Handy to know if one is thinking about running a full clone on same server.

 

Git for Moodle Admins

moodle git hub
possible to use any other of the public mirrors:
Bitbucket: https://bitbucket.org/moodle/moodle
HQ: git://git.moodle.org/moodle.git

 

git clone git://git.moodle.org/moodle.git [nameofdir]

git clone –depth=1 -b MOODLE_2#_STABLE –single-branch git://git.moodle.org/moodle.git [nameofdir]

can’t update/move to higher version with above.

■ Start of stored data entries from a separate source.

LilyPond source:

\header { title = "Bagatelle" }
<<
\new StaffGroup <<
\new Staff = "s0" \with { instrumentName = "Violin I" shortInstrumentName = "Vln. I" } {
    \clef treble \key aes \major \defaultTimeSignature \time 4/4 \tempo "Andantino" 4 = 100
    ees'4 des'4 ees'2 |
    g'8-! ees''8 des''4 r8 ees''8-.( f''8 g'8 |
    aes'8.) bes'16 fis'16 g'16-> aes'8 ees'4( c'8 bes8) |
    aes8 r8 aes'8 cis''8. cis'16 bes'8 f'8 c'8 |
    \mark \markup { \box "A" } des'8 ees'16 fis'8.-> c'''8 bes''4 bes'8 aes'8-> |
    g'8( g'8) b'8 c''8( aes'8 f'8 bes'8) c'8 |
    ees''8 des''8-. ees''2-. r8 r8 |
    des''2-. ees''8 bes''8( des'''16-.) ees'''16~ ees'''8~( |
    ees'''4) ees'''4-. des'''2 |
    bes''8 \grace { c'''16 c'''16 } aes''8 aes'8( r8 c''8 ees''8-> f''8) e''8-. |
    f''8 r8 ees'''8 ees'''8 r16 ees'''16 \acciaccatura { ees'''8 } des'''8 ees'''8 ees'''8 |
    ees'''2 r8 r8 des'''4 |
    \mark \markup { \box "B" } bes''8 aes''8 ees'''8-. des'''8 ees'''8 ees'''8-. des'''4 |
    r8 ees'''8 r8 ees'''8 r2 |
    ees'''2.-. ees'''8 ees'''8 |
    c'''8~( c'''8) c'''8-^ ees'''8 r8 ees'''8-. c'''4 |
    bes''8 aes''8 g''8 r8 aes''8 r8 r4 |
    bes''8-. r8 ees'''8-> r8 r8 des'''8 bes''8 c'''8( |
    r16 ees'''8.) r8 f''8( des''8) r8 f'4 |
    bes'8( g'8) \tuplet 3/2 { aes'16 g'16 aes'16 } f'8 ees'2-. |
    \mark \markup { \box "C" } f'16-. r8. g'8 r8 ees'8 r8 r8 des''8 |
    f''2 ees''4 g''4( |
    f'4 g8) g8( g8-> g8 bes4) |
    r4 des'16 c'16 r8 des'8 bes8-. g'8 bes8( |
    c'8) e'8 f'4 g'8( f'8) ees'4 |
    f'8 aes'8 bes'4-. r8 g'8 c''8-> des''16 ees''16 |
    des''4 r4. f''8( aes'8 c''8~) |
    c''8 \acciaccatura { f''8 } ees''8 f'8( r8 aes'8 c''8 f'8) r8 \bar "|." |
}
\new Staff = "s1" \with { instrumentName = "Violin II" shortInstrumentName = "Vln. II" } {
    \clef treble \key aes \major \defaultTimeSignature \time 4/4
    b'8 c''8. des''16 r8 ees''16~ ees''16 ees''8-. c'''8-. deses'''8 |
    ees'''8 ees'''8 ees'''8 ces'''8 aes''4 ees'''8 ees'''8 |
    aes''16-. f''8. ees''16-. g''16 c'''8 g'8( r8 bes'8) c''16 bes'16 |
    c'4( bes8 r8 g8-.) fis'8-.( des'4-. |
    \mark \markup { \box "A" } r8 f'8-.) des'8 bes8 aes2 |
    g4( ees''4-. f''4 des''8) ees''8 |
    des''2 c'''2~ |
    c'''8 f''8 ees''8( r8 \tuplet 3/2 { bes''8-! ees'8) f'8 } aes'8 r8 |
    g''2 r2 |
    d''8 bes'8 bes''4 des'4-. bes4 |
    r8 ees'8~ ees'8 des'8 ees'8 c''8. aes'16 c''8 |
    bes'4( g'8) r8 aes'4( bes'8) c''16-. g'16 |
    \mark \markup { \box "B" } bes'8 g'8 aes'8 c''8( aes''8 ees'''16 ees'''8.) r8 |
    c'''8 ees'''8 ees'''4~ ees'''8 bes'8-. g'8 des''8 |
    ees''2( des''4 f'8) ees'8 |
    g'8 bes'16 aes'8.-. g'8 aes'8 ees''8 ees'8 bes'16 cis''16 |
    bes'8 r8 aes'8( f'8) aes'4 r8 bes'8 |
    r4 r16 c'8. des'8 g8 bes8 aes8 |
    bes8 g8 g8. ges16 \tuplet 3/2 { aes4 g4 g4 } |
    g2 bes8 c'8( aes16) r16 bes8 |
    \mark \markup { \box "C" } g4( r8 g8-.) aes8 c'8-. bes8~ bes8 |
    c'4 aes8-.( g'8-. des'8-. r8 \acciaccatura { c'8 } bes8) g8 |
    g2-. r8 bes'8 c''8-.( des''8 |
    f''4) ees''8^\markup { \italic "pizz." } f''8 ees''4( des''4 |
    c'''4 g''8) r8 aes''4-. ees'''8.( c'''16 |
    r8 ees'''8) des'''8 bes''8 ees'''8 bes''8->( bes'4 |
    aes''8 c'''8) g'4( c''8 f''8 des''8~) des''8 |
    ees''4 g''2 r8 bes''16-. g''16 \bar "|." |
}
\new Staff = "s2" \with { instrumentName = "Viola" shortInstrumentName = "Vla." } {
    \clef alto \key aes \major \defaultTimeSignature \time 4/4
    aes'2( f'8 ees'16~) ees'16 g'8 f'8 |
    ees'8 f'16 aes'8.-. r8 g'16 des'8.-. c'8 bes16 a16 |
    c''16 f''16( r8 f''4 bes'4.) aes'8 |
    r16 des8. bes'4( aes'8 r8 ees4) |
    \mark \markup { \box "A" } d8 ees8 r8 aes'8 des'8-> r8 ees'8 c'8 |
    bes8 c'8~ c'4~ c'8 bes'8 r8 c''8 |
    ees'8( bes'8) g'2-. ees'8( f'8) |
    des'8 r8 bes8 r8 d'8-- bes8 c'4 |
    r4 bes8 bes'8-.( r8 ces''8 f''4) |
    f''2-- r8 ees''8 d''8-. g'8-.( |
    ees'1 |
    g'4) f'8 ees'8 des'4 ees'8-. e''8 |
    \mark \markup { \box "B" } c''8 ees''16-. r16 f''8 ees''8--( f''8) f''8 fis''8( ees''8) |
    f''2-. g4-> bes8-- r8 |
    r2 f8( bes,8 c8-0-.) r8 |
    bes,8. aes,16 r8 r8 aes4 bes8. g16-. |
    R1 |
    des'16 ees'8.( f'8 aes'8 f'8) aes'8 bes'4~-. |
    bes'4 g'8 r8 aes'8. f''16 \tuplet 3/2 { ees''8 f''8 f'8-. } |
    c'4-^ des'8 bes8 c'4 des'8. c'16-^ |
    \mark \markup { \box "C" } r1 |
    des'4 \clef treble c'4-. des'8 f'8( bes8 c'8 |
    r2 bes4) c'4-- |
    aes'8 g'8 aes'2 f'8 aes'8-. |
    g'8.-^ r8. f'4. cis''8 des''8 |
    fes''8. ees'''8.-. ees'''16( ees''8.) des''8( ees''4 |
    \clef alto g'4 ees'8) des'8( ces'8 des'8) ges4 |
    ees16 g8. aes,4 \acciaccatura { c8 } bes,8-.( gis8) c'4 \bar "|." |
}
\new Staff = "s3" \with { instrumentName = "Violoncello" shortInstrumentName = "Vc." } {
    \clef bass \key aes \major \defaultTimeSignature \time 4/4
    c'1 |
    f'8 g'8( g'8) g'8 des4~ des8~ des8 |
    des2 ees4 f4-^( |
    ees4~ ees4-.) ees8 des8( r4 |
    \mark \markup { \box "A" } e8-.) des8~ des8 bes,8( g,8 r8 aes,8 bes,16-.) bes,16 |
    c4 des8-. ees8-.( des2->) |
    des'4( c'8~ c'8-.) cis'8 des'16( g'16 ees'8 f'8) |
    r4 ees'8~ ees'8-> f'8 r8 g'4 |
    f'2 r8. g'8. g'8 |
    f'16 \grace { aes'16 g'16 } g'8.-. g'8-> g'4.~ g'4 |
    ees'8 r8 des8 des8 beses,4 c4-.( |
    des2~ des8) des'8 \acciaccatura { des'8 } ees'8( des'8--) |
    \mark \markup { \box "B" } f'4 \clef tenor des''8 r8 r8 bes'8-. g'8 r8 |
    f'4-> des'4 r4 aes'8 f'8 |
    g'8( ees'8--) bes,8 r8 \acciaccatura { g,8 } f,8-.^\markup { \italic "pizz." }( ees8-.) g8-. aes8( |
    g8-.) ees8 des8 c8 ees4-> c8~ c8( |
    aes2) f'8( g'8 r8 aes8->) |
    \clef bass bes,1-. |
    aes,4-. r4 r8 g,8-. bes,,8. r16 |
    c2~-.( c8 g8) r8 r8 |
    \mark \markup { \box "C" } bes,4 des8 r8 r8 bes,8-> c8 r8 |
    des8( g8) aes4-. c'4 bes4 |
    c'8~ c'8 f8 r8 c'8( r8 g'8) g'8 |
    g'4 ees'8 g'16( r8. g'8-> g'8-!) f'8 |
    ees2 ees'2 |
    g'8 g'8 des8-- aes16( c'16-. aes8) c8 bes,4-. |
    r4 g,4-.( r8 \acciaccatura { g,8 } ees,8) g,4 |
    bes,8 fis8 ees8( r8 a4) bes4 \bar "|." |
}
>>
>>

git clone -b MOODLE_29_STABLE git://git.moodle.org/moodle.git [directory]

git clone depth 1 -b MOODLE_31_STABLE git://git.moodle.org/moodle.git [directory]

Above would be good for the series … which is long term support version.

The above works.

cd [nameofdir]
git branch -a

If you did the second command above, nothing more need be done … the branch/code already set to the 2# you gave in the command
If you did the first command above, then one has to do the following.

git branch –track MOODLE_3#_STABLE origin/MOODLE_3#_STABLE
git checkout MOODLE_3#_STABLE
or
git checkout -b MOODLE_30_STABLE origin/MOODLE_30_STABLE

** IF a side load of git won’t set to the branch desired.
in the html directory, re-issue the branch and check out commands:

git branch –track MOODLE_30_STABLE origin/MOODLE_30_STABLE
git checkout MOODLE_30_STABLE

Then issue:

git reset –hard

Check the branch
git branch -a

The * should now be on the one desired.